Battling the inner turmoil I was feeling I explained the problem and also elaborated on the reasons why, the danger of blindness in later life emanating from the first rows of the stalls. I showed him the creased and now very damp tickets which he smoothed on his blotter, nodding as he did so, `Yes these are back stalls all right’ he said. Still looking exasperated he led the way back into the auditorium which was now nicely filling and called to the abhorrent usherette, `Iris - these customers have the correct tickets for back seating,’ he said.
She shrugged again and told him that the kiddies had seemed to have lost the tickets and if only she had seen them there wouldn’t have been a problem in the first place.

`She’s a liar,’ I said and turned to Bernard who was still weeping but more quietly now. He was in no state to support me
The Manager sat us in the back row just as the Pathe Gazette rooster appeared on the screen. A moment or two later he returned with a packet of Polo Mints which he handed to Bernard who stopped crying at once.
Despite the undoubted attractions of Cornell Wilde, Trapeze Artist, I didn’t feel entirely normal for at least half an hour, endlessly reliving the bloody demise of the much despised Iris, she whom the circus tiger pinned to the sloping aisle of The Regal Cinema and then consumed so completely that all that was left of her by intermission was the abandoned torch still shining its arc towards the screen. Beside me my brother now cheerfully munched on Polo Mints.
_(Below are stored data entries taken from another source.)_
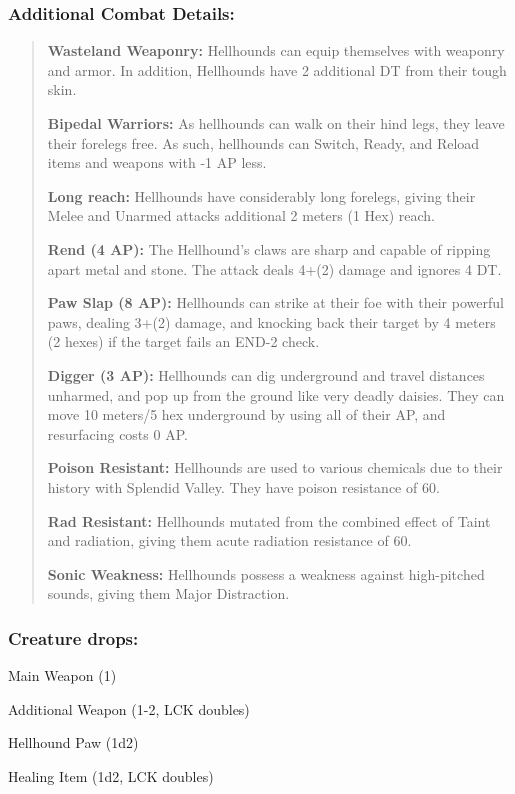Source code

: \documentclass[11pt,a4paper,twocolumn]{book}
\begin{document}
	\subsubsection*{Additional Combat Details:}
	\begin{verse}
		\textbf{Wasteland Weaponry:} Hellhounds can equip themselves with weaponry and armor. In addition, Hellhounds have 2 additional DT from their tough skin.
		
		\textbf{Bipedal Warriors:} As hellhounds can walk on their hind legs, they leave their forelegs free. As such, hellhounds can Switch, Ready, and Reload items and weapons with -1 AP less.
		
		\textbf{Long reach:} Hellhounds have considerably long forelegs, giving their Melee and Unarmed attacks additional 2 meters (1 Hex) reach.
		
		\textbf{Rend (4 AP):} The Hellhound's claws are sharp and capable of ripping apart metal and stone. The attack deals 4+(2) damage and ignores 4 DT.
		
		\textbf{Paw Slap (8 AP):} Hellhounds can strike at their foe with their powerful paws, dealing 3+(2) damage, and knocking back their target by 4 meters (2 hexes) if the target fails an END-2 check.
		
		\textbf{Digger (3 AP):} Hellhounds can dig underground and travel distances unharmed, and pop up from the ground like very deadly daisies. They can move 10 meters/5 hex underground by using all of their AP, and resurfacing costs 0 AP.
		
		\textbf{Poison Resistant:} Hellhounds are used to various chemicals due to their history with Splendid Valley. They have poison resistance of 60.
		
		\textbf{Rad Resistant:} Hellhounds mutated from the combined effect of Taint and radiation, giving them acute radiation resistance of 60.
		
		\textbf{Sonic Weakness:} Hellhounds possess a weakness against high-pitched sounds, giving them Major Distraction.
	\end{verse}
	
	\subsubsection*{Creature drops:}
	\begin{compactitem}
		\item Main Weapon (1)
		\item Additional Weapon (1-2, LCK doubles)
		\item Hellhound Paw (1d2)
		\item Healing Item (1d2, LCK doubles)
	\end{compactitem}
	
\end{document}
As we waited for the bus home he said, sounding suddenly very grown up, `It’s worth complaining isn’t it Jean?’
I nodded and tried to appear sophisticated, still feeling edgy and ill at ease about what had happened.
Decades later, on a visit back to Gravesend after The Regal had become first a Bingo Hall and then the United Church of the Kingdom of God, I was abruptly reminded of that afternoon when I had been ardently in love with Cornell Wilde and when a tiger ate an usherette called Iris.